Exercise description: In the listing below, find the line holding "hfov_deg: 65.5" and the line holding "exposure_s: 1/20". Write out those two lines and all lines between, exactly, and nothing more.

Provided records:

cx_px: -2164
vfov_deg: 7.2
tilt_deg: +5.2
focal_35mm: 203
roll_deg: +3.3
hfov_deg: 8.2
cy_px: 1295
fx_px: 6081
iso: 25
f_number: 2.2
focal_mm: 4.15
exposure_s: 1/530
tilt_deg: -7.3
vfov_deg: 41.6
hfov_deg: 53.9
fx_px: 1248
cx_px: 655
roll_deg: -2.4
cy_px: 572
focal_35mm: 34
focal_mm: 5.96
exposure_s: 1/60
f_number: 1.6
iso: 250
==
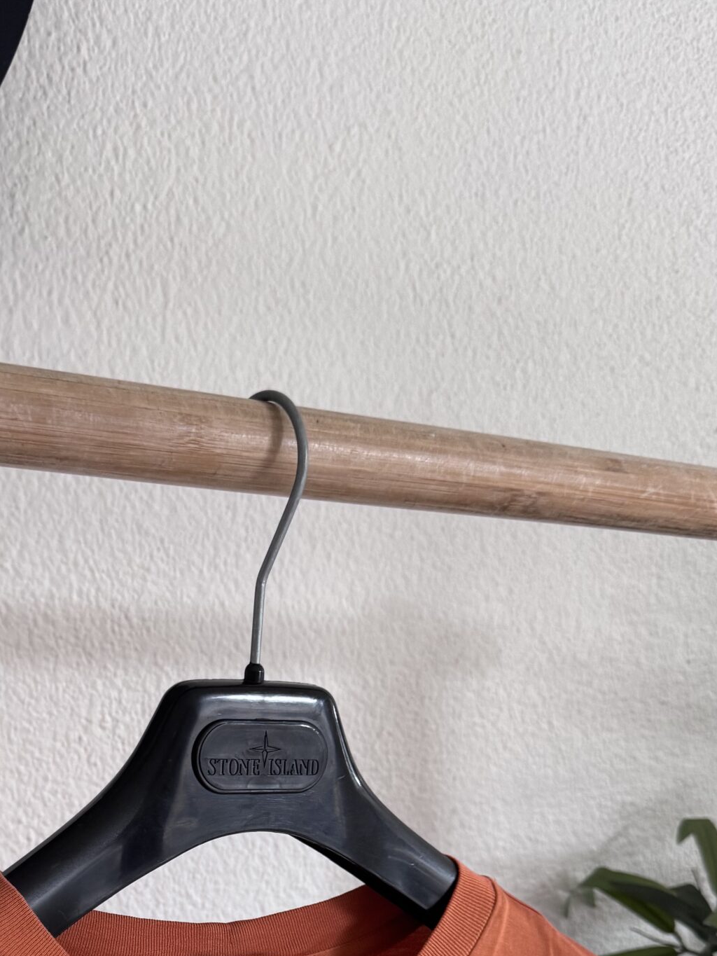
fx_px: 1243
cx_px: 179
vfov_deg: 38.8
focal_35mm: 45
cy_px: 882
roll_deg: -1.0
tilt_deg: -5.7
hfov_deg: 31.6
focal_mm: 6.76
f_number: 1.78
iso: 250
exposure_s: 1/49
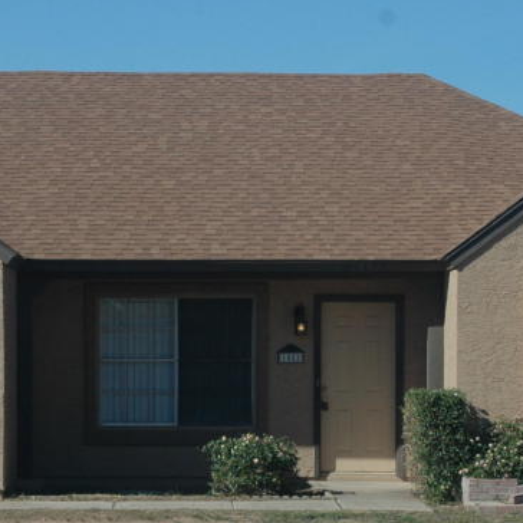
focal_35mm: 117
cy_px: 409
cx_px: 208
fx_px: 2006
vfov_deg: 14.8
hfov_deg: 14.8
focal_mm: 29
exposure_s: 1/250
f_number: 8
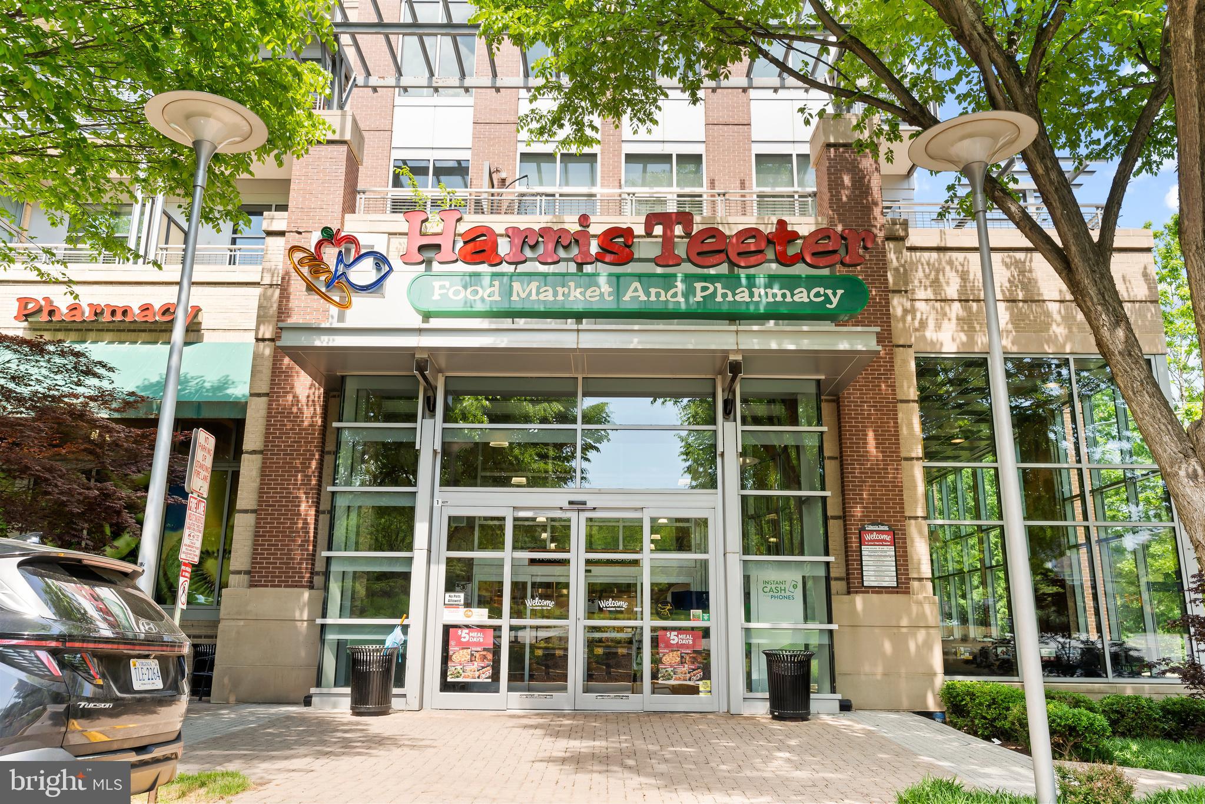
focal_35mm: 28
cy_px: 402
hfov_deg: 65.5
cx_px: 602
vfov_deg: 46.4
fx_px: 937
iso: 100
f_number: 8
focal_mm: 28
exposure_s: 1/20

Solution to the exercise:
hfov_deg: 65.5
cx_px: 602
vfov_deg: 46.4
fx_px: 937
iso: 100
f_number: 8
focal_mm: 28
exposure_s: 1/20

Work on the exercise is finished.